[Extracted data entries]
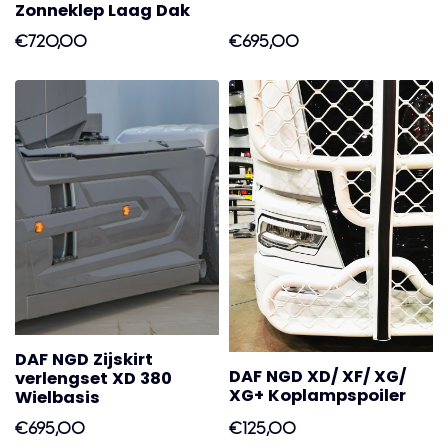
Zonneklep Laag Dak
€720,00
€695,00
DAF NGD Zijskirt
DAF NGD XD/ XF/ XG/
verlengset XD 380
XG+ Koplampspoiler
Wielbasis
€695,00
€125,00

**What the task requires**
Please retype the whole of the data precisely, omitting pictures.

**Output for this task**
Zonneklep Laag Dak
€720,00
€695,00
DAF NGD Zijskirt
DAF NGD XD/ XF/ XG/
verlengset XD 380
XG+ Koplampspoiler
Wielbasis
€695,00
€125,00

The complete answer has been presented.